In no particular order - some thoughts and notes.

Facter 2.0 will be good. Take lessons learned from Facter 1.x and improve things - Make the DSL for making facts simpler, add structured data, add caching, etc.

Puppet supports a "config_version" option that specifies a script that will override how the version of a given catalog is determined. Useful for tagging based on revision control or deployment versions.

Scoped defaults such as 'File { owner => root }' apply downwards in all cases, something I hadn't considered before. That is, if you are class 'foo' and define a default and also include class 'bar', the default in foo will apply to bar as well. This was new to me, and I will be cleaning up some of my manifests as a result (I use defaults in some classes but not others). Best practice here is to either use no class-specific defaults or use class-specific defaults in every class.

Twitter operations (John Adams) gave a talk covering their automation/puppet stuff. John talked about problems with sysadmins trying to hack around puppet by using chattr +i to prevent puppet from modifying certain files - a practice they heavily discouraged. He also mentioned problems with poor cron scheduling and presented the usual sleep $(($RANDOM % 600))-style solution. I didn't get around to sharing my cron practices (sysadvent) with John before the end of the con. He also mentioned having problems with home directory syncing using puppet, which was another solution I'd covered that here and better solved previously on sysadvent.

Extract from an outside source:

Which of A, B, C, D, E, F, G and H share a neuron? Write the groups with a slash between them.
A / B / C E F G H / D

During some downtime at the conference, I started working on an ssh key authorization module for mcollective. The ruby ssh key code is here and the mcollective fork with the sshkey security plugin is here. It works pretty well:

snack(~) % sudo grep security /etc/mcollective/{server,client}.cfg
/etc/mcollective/server.cfg:securityprovider = sshkey
/etc/mcollective/client.cfg:securityprovider = sshkey
snack(~) % mc-ping                                         
snack.home                               time=97.81 ms
The gist of the key signing pieces is that your ssh agent signing authenticates you as a user for requests, and for responses the server signs messages with its own ssh host key (like /etc/ssh/ssh_host_rsa_key). Validation of you as a user is done through your authorized_keys file, and validation for the reply uses your known_hosts file to verify the host signature.

It was a good conference, though I would've enjoyed a more hackathon-style atmosphere. We tried to do a facter hackathon, but there wasn't enough time, so instead we code reviewed some of the sillier parts of facter and talked about the future.

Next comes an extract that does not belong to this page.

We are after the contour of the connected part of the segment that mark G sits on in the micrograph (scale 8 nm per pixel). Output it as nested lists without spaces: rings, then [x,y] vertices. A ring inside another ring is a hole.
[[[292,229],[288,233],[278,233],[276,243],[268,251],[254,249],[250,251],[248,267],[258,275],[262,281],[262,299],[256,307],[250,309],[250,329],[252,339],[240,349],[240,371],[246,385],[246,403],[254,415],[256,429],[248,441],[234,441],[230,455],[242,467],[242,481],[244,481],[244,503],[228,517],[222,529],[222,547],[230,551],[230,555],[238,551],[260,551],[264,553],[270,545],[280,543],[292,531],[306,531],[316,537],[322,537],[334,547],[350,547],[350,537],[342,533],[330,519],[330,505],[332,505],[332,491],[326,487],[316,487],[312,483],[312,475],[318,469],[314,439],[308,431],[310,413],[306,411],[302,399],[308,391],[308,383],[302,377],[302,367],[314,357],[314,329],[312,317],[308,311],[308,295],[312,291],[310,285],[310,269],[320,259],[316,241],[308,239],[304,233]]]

Puppet to manage $HOME dotfiles

On SysAdvent Day 11 I covered the importance of having your own personal environment carry with you. This includes your rc files like .vimrc, etc.

If you manage users with puppet, here's how to manage it with puppet while falling back to a default skeleton (similar to /etc/skel) directory for users who don't have individual ones:

class user::people {
  # ...

  define localuser($uid, ...) {
    user {
        uid => $uid,

    file {
        ensure => directory,                                                      
        owner => $name,                                                           
        group => $gid,                                                            
        source => [ "puppet:///user/home/$name/",                                 
                    "puppet:///user/skel/" ];                                     

  localuser {
    "jls": uid => 10000;
Puppet will first search for 'user/home/$name' on it's file server, and sync it if it exists. If it does not exist, it falls back to 'user/skel'. The benefit here is that whenever you update the default 'skel' directory, all users who depend on it will be automatically updated by puppet.

Update: I've since stopped using this method to sync homedirectories. Puppet (at time of writing, 0.25.1) is not smart about how it scans for files to update when recursion is on - puppet walks all files in each homedir, even if they aren't part of the file list to be pushed by puppet. I use the script mentioned in sysadvent 2008 day 11 with a cron job. This cron job is deployed with puppet.